Leaky basements can spell big trouble, especially if you want to sell your home. Lying about the problem on disclosure forms or cosmetically covering it up can lead to potentially bigger problems if the new owner discovers that you intentionally deceived her on a home disclosure form. You could face a lawsuit that will make the cost of fixing the problem correctly in the first place seem like a trivial expense. To solve the problem, first discover what is causing the water leakage, then either fix it or sell the house as is, offering an allowance for the problem.
Remove any standing water in the basement, thoroughly dry out the area with fans and then identify the source of the problem. A backed-up sewer drain or water backing into a basement window sill will be easy to spot. Look, too, for obvious things such as clogged gutters on the roof, which leads to improper drainage that can seep into the basement. Gutter downspouts that are not extended far enough can also cause water to pool around the foundation.
Step up your search for the source of the problem if a simple solution cannot be identified. If this is a recurring issue, then think back to the circumstances under which the basement has leaked in the past. Drainage issues can often be fixed by contouring the yard around the foundation or installing a French drain to allow water to flow away from the house. If the issue is something more serious, such as water penetrating the basement walls through a crack, you still may be able to take care of the problem yourself.
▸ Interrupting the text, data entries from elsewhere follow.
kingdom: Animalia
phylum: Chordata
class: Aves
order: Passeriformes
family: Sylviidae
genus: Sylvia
Call in an expert for an evaluation and estimate for repairs if you can't address the situation yourself. If water is leaking into the basement where the wall meets the floor, the problem may not be surface water from rain or melting snow. Hydrostatic pressure pushing groundwater in through weak points in joints may be the cause of the leak. A professional should be able to identify this problem. Check your insurance policy to see if you have coverage for this situation.
Search for any hidden damage caused from water leaking into your basement. Once the leakage problem is solved, you should inspect the basement for additional damage. Much of the damage can go unseen, especially if your basement is finished. Mold growing in carpet padding or in walls, structural damage caused by water to drywall and studs, flooring, electrical outlets and damage to cement and foundations from standing water are just a few of the ways that basement flooding creates serious problems.
Determine your best option for selling the home: Pay for the repairs, offer the home "as is," and possibly offering a repair allowance to the new buyer. If you do not have the money to make the repairs, you may have no alternative but to offer an allowance. Be forewarned that buyers may be reluctant to purchase a home with a potentially serious basement problem. Unless your property boasts unique features or a location that overrides the flooding problem, you may face a long time on the market.
Prepare your seller disclosure forms with total honesty. If the problem has been fixed, say so. Keep receipts, engineering reports or any other documentation, including a warranty for the work, so that you can address a buyer's concerns. Make the documentation readily available for inspection along with other information on the house and neighborhood in a "buyer's book" on the kitchen counter. While the burden is on the buyer to prove that you had prior knowledge of the leakage problem, losing a lawsuit is an expensive proposition.